(INSTRUCTIONS FOR THE TASK): List every line below that contains the string "Regular", copying each one in full.

(EXERCISE MATERIAL):

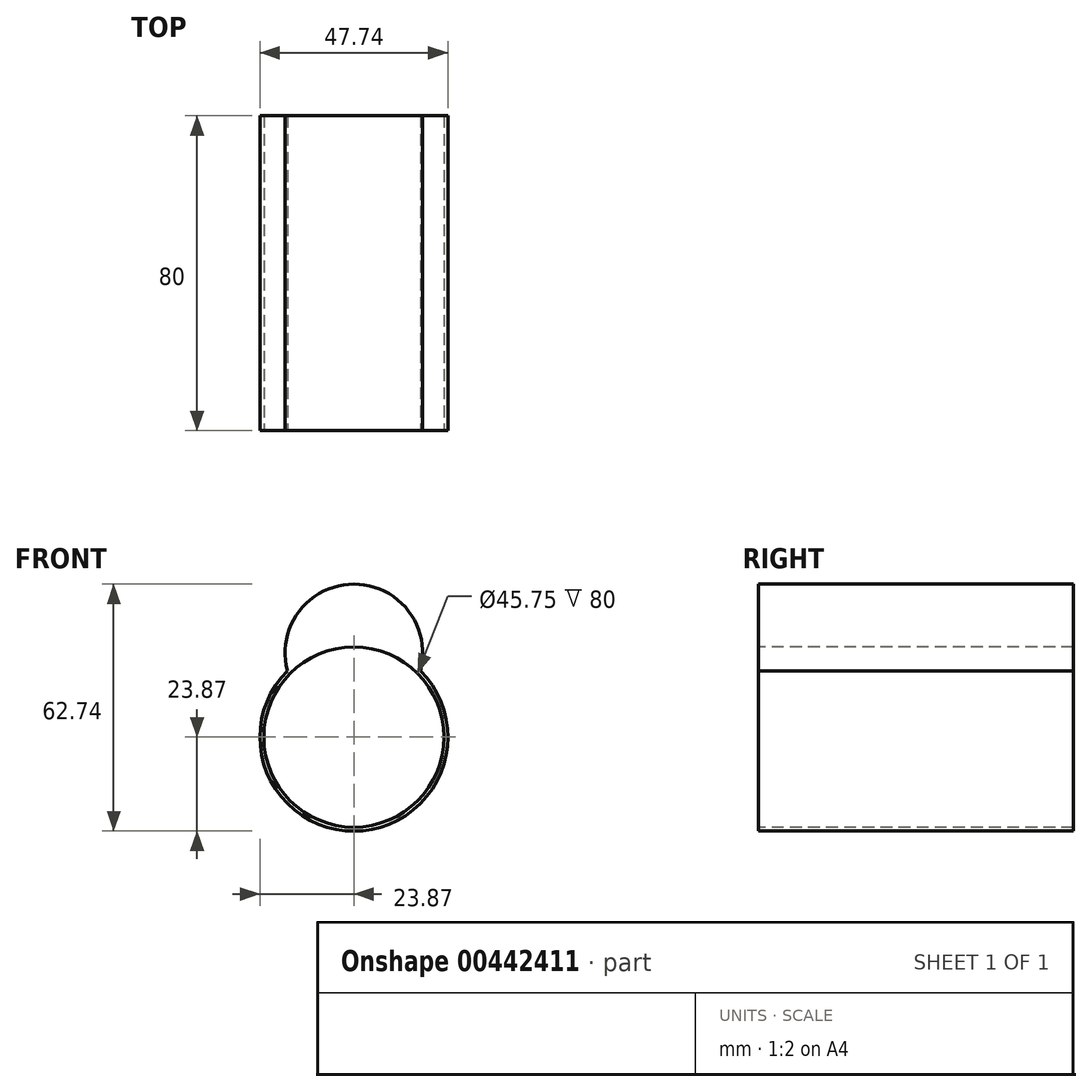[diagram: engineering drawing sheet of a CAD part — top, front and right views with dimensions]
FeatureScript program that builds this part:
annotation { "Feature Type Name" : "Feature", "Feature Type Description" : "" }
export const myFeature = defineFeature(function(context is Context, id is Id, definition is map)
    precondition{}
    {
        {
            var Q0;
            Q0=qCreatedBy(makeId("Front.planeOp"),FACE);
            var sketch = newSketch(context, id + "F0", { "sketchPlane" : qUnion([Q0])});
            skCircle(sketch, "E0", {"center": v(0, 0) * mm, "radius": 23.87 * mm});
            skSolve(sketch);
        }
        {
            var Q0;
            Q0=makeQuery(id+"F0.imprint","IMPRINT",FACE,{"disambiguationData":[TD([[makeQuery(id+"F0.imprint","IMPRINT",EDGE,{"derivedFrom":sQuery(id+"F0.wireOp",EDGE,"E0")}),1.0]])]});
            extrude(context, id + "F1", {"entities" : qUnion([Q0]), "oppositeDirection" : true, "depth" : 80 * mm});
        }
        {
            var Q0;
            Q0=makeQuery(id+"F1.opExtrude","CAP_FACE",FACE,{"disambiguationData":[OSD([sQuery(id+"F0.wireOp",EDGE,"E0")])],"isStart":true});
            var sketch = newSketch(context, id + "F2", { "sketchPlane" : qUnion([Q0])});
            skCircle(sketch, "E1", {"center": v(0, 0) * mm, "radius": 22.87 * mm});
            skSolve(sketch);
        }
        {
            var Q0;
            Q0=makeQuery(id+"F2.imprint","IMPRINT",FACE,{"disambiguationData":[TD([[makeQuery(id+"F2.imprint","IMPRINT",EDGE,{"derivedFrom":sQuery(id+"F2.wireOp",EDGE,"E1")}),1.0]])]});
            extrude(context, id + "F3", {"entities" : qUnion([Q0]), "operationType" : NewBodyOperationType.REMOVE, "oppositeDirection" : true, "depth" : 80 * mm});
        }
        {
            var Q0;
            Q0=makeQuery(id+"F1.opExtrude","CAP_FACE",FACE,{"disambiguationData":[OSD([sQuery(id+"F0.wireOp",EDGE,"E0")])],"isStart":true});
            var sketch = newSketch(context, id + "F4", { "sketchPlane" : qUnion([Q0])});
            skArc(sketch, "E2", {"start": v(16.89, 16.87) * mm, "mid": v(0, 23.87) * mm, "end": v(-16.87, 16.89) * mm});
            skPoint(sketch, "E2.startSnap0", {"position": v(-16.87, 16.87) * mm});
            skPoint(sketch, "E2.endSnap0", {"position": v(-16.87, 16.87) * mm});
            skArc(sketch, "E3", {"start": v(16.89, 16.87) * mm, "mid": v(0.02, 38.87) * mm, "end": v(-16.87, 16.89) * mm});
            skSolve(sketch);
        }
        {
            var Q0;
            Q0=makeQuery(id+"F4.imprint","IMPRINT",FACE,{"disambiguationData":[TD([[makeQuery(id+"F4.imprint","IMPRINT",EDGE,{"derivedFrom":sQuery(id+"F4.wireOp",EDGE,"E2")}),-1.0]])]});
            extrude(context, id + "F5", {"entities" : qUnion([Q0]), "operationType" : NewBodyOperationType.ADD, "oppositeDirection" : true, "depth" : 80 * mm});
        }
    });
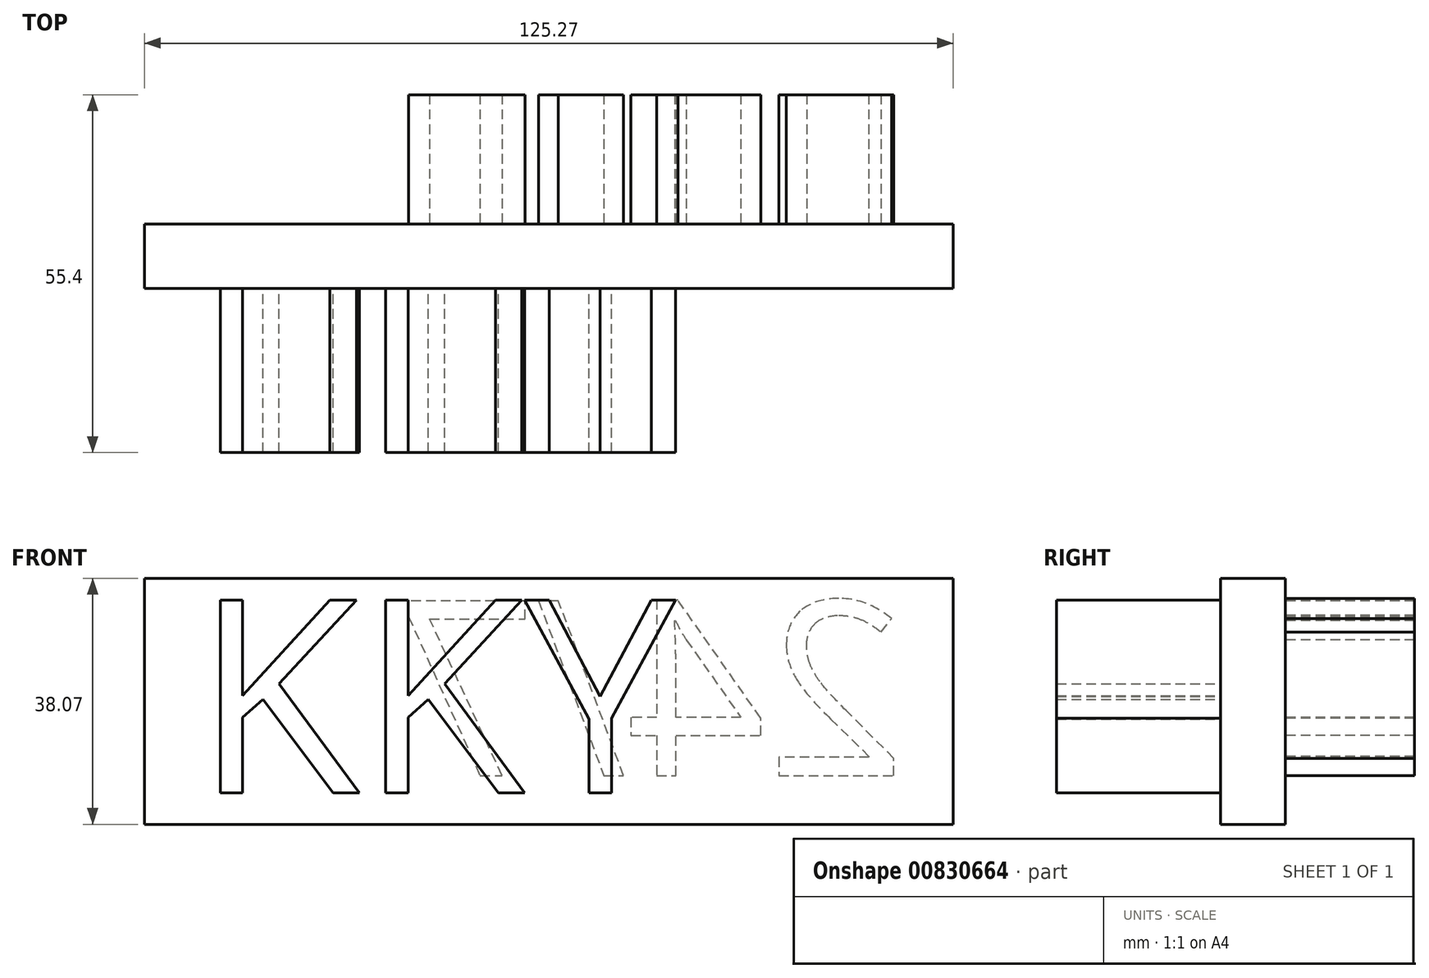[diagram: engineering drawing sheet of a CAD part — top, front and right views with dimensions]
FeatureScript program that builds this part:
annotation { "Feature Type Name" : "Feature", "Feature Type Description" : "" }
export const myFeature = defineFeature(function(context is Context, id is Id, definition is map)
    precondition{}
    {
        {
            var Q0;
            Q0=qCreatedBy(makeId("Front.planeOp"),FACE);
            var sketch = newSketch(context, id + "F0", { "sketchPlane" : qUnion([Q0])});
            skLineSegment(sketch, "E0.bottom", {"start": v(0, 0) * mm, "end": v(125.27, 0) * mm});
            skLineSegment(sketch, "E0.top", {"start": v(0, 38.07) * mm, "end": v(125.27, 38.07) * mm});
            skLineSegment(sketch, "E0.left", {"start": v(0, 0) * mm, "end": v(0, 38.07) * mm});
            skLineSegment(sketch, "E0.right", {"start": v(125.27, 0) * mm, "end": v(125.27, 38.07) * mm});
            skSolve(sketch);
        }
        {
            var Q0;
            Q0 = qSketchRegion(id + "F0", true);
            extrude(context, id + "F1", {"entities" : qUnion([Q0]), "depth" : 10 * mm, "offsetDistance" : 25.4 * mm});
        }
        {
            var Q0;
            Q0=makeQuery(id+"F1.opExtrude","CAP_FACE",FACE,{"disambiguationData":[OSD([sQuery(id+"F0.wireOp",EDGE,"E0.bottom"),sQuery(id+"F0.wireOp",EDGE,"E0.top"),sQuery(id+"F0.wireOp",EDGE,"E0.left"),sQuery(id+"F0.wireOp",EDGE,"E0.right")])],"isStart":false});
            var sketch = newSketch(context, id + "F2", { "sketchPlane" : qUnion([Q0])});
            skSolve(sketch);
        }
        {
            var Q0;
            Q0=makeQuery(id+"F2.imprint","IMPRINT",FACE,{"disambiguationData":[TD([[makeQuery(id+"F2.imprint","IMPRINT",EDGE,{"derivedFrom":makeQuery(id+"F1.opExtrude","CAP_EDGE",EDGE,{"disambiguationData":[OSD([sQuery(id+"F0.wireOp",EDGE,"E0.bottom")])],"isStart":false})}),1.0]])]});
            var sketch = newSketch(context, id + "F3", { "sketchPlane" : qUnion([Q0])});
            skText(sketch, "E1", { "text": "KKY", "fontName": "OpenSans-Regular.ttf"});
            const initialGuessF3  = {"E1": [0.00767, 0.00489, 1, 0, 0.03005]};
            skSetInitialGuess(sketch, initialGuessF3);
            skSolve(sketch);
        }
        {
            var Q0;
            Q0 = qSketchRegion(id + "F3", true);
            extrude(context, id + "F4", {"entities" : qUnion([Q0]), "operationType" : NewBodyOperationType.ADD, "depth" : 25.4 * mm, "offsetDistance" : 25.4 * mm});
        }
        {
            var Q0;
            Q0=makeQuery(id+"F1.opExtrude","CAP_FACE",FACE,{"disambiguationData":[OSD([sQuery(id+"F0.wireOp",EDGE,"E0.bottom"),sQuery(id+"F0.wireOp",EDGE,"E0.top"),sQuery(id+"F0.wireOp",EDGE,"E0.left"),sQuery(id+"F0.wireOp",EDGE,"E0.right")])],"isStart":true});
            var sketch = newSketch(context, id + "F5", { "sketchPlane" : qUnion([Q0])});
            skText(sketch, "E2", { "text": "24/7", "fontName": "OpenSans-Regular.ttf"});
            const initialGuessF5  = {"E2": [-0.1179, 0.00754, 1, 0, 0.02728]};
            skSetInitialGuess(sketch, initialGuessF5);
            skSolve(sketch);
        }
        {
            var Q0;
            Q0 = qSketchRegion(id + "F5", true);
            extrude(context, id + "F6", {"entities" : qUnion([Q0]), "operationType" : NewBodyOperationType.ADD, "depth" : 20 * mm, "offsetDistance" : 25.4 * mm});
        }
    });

(RESULT):
            skText(sketch, "E1", { "text": "KKY", "fontName": "OpenSans-Regular.ttf"});
            skText(sketch, "E2", { "text": "24/7", "fontName": "OpenSans-Regular.ttf"});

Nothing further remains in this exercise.